Opinion
2012-12-21
Schlather, Stumbar, Parks & Salk, Ithaca (Diane V. Bruns of Counsel), for Respondent–Appellant. James Walsh, Ballston SPA, for Petitioner–Respondent.
Schlather, Stumbar, Parks & Salk, Ithaca (Diane V. Bruns of Counsel), for Respondent–Appellant. James Walsh, Ballston SPA, for Petitioner–Respondent.
PRESENT: SCUDDER, P.J., CENTRA, VALENTINO, WHALEN, AND MARTOCHE, JJ.
MEMORANDUM:
Petitioner filed a designating petition that purported to nominate him as the Independence Party's candidate for the office of Representative in Congress from the 23rd Congressional District of New York. After the New York State Board of Elections (Board) determined that the petition did not contain a sufficient number of valid signatures, petitioner commenced the instant proceeding to validate his designating petition.
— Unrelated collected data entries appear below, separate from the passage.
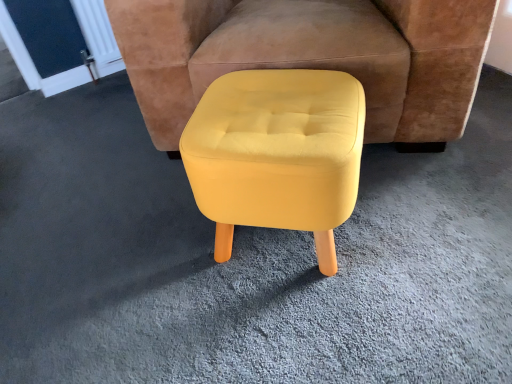
Describe the element at coordinates (336, 68) in the screenshot. I see `yellow fabric ottoman at center` at that location.

Locate an element on the screen. This screenshot has height=384, width=512. yellow fabric ottoman at center is located at coordinates (336, 68).

What do you see at coordinates (277, 154) in the screenshot? Image resolution: width=512 pixels, height=384 pixels. I see `yellow fabric stool at center` at bounding box center [277, 154].

Find the location of a particular element. This screenshot has width=512, height=384. yellow fabric stool at center is located at coordinates (277, 154).

Identify the location of yellow fabric ottoman at center. Image resolution: width=512 pixels, height=384 pixels. (336, 68).

Visually, is yellow fabric stool at center positioned to the left or to the right of yellow fabric ottoman at center?

yellow fabric stool at center is positioned on yellow fabric ottoman at center's left side.

Which object is more forward, yellow fabric stool at center or yellow fabric ottoman at center?

yellow fabric stool at center is closer to the camera.

Which is in front, point (326, 153) or point (329, 3)?

The point (326, 153) is closer to the camera.

From the image's perspective, is yellow fabric stool at center located above or below yellow fabric ottoman at center?

From the image's perspective, yellow fabric stool at center appears below yellow fabric ottoman at center.

From a real-world perspective, is yellow fabric stool at center under yellow fabric ottoman at center?

Yes, from a real-world perspective, yellow fabric stool at center is below yellow fabric ottoman at center.

Is yellow fabric stool at center thinner than yellow fabric ottoman at center?

Correct, the width of yellow fabric stool at center is less than that of yellow fabric ottoman at center.

Is yellow fabric stool at center taller than yellow fabric ottoman at center?

No, yellow fabric stool at center is not taller than yellow fabric ottoman at center.

Who is smaller, yellow fabric stool at center or yellow fabric ottoman at center?

Result: With smaller size is yellow fabric stool at center.

Is yellow fabric stool at center inside or outside of yellow fabric ottoman at center?

yellow fabric stool at center is outside yellow fabric ottoman at center.

Would you consider yellow fabric stool at center to be distant from yellow fabric ottoman at center?

Actually, yellow fabric stool at center and yellow fabric ottoman at center are a little close together.

From the picture: Could you tell me if yellow fabric stool at center is facing yellow fabric ottoman at center?

No, yellow fabric stool at center is not aimed at yellow fabric ottoman at center.

In the image, there is a yellow fabric stool at center. Where is `chair above it (from the image's perspective)`? Image resolution: width=512 pixels, height=384 pixels. chair above it (from the image's perspective) is located at coordinates (336, 68).

Considering the positions of objects yellow fabric ottoman at center and yellow fabric stool at center in the image provided, who is more to the left, yellow fabric ottoman at center or yellow fabric stool at center?

yellow fabric stool at center.

Which object is closer to the camera taking this photo, yellow fabric ottoman at center or yellow fabric stool at center?

yellow fabric stool at center is more forward.

Which point is more forward, (420, 26) or (298, 154)?

Point (298, 154)

From the image's perspective, which is below, yellow fabric ottoman at center or yellow fabric stool at center?

From the image's view, yellow fabric stool at center is below.

From a real-world perspective, which is physically above, yellow fabric ottoman at center or yellow fabric stool at center?

From a 3D spatial view, yellow fabric ottoman at center is above.

Between yellow fabric ottoman at center and yellow fabric stool at center, which one has larger width?

yellow fabric ottoman at center.

Between yellow fabric ottoman at center and yellow fabric stool at center, which one has more height?

yellow fabric ottoman at center.

Looking at this image, considering the relative sizes of yellow fabric ottoman at center and yellow fabric stool at center in the image provided, is yellow fabric ottoman at center bigger than yellow fabric stool at center?

Yes.

Is yellow fabric ottoman at center completely or partially outside of yellow fabric stool at center?

Yes, yellow fabric ottoman at center is outside of yellow fabric stool at center.

Is yellow fabric ottoman at center with yellow fabric stool at center?

They are not placed beside each other.

Is yellow fabric stool at center at the back of yellow fabric ottoman at center?

No, yellow fabric ottoman at center is not facing the opposite direction of yellow fabric stool at center.

How different are the orientations of yellow fabric ottoman at center and yellow fabric stool at center in degrees?

The angle between the facing direction of yellow fabric ottoman at center and the facing direction of yellow fabric stool at center is 6.74 degrees.

How far apart are yellow fabric ottoman at center and yellow fabric stool at center?

yellow fabric ottoman at center and yellow fabric stool at center are 11.85 inches apart.

You are a GUI agent. You are given a task and a screenshot of the screen. Output one action in this format:
    pyautogui.click(x=<x>, y=<y>)
    Task: Click on the stool below the yellow fabric ottoman at center (from a real-world perspective)
    This screenshot has height=384, width=512.
    Given the screenshot: What is the action you would take?
    pyautogui.click(x=277, y=154)

Locate an element on the screen. stool that appears on the left of yellow fabric ottoman at center is located at coordinates (277, 154).

You are a GUI agent. You are given a task and a screenshot of the screen. Output one action in this format:
    pyautogui.click(x=<x>, y=<y>)
    Task: Click on the stool below the yellow fabric ottoman at center (from a real-world perspective)
    This screenshot has height=384, width=512.
    Given the screenshot: What is the action you would take?
    pyautogui.click(x=277, y=154)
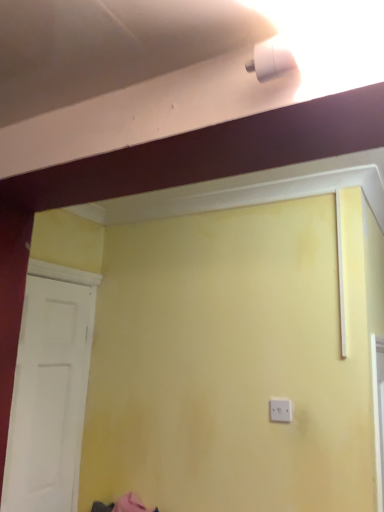
Measure the distance between point (285, 400) and camera.

The depth of point (285, 400) is 1.80 meters.

What do you see at coordinates (280, 410) in the screenshot? I see `white plastic electric outlet at center` at bounding box center [280, 410].

The image size is (384, 512). I want to click on white plastic electric outlet at center, so click(x=280, y=410).

Measure the distance between white plastic electric outlet at center and camera.

They are 5.82 feet apart.

What is the approximate width of white plastic electric outlet at center?

white plastic electric outlet at center is 0.78 inches in width.

Where is `white plastic electric outlet at center`? white plastic electric outlet at center is located at coordinates (280, 410).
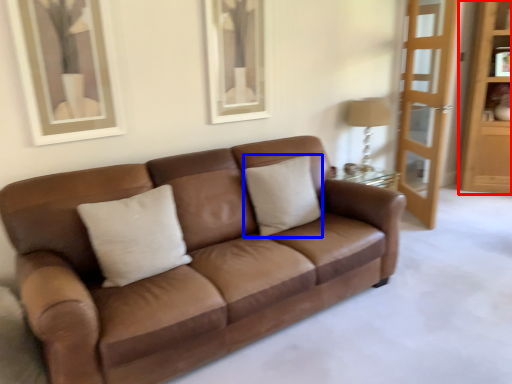
Question: Which object appears closest to the camera in this image, dresser (highlighted by a red box) or pillow (highlighted by a blue box)?

Choices:
 (A) dresser
 (B) pillow

Answer: (B)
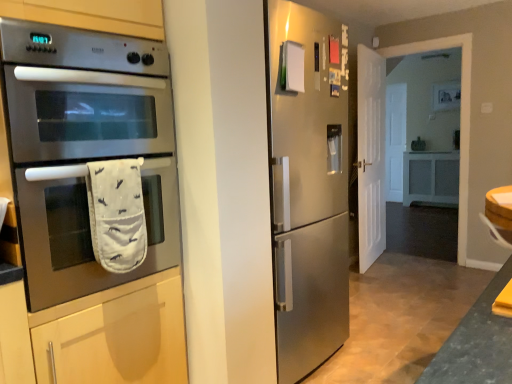
Question: Does stainless steel oven at left have a lesser width compared to white matte door at right?

Choices:
 (A) no
 (B) yes

Answer: (A)

Question: Considering the relative sizes of stainless steel oven at left and white matte door at right in the image provided, is stainless steel oven at left smaller than white matte door at right?

Choices:
 (A) yes
 (B) no

Answer: (B)

Question: Is stainless steel oven at left at the left side of white matte door at right?

Choices:
 (A) no
 (B) yes

Answer: (B)

Question: Does stainless steel oven at left come in front of white matte door at right?

Choices:
 (A) yes
 (B) no

Answer: (A)

Question: Is stainless steel oven at left further to the viewer compared to white matte door at right?

Choices:
 (A) yes
 (B) no

Answer: (B)

Question: From a real-world perspective, is stainless steel oven at left physically below white matte door at right?

Choices:
 (A) yes
 (B) no

Answer: (B)

Question: From the image's perspective, is white matte door at right under stainless steel oven at left?

Choices:
 (A) no
 (B) yes

Answer: (A)

Question: Can you confirm if white matte door at right is smaller than stainless steel oven at left?

Choices:
 (A) no
 (B) yes

Answer: (B)

Question: Is white matte door at right closer to the viewer compared to stainless steel oven at left?

Choices:
 (A) no
 (B) yes

Answer: (A)

Question: Does white matte door at right have a larger size compared to stainless steel oven at left?

Choices:
 (A) yes
 (B) no

Answer: (B)

Question: Is white matte door at right shorter than stainless steel oven at left?

Choices:
 (A) yes
 (B) no

Answer: (B)

Question: Is white matte door at right to the left of stainless steel oven at left from the viewer's perspective?

Choices:
 (A) no
 (B) yes

Answer: (A)

Question: Is white fabric oven mitt at lower left located outside white matte door at right?

Choices:
 (A) yes
 (B) no

Answer: (A)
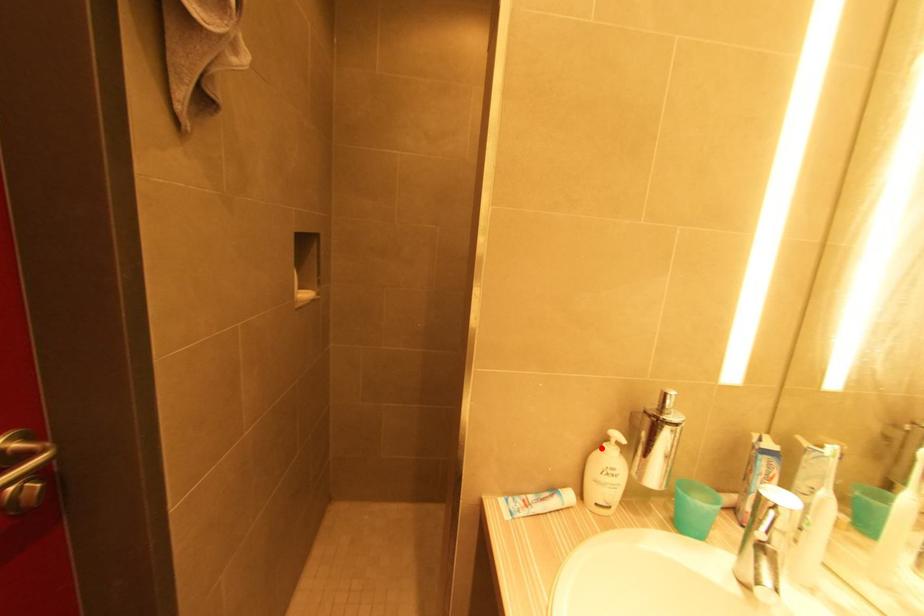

Supreme Court, after a hearing, granted the petition and ordered the Board to place petitioner's name on the ballot for the general congressional election on the Independence Party line. The court thereafter denied respondent Lori C. Gardner's motion to vacate that order, and she now appeals.
“An ‘appeal will be considered moot unless the rights of the parties will be directly affected by the determination of the appeal and the interest of the parties is an immediate consequence of the judgment’ ” ( Wisholek v. Douglas, 97 N.Y.2d 740, 742, 743 N.Y.S.2d 51, 769 N.E.2d 808, quoting Matter of Hearst Corp. v. Clyne, 50 N.Y.2d 707, 714, 431 N.Y.S.2d 400, 409 N.E.2d 876). Here, the general election at issue took place on November 6, 2012, and, in contrast to our authority to order a new primary election ( seeElection Law § 16–102[3]; Matter of Corrigan v. Board of Elections of Suffolk County, 38 A.D.2d 825, 826–827, 329 N.Y.S.2d 857,affd.30 N.Y.2d 603, 331 N.Y.S.2d 35, 282 N.E.2d 122), we lack the authority to “remove the successful candidate from office or order a new general election” (Matter of Hanington v. Coveney, 62 N.Y.2d 640, 641, 476 N.Y.S.2d 114, 464 N.E.2d 482;see Matter of Conroy v. Levine, 62 N.Y.2d 934, 935, 479 N.Y.S.2d 187, 468 N.E.2d 25;Matter of Uciechowski v. Hill, 205 A.D.2d 825, 825, 615 N.Y.S.2d 299). The appeal is therefore moot, and, inasmuch as the exception to the mootness doctrine is not implicated here, we dismiss the appeal ( see Hanington, 62 N.Y.2d at 641–642, 476 N.Y.S.2d 114, 464 N.E.2d 482;People ex rel. Geer v. Common Council of Troy, 82 N.Y. 575, 576;Uciechowski, 205 A.D.2d at 825, 615 N.Y.S.2d 299).
It is hereby ORDERED that said appeal is unanimously dismissed without costs.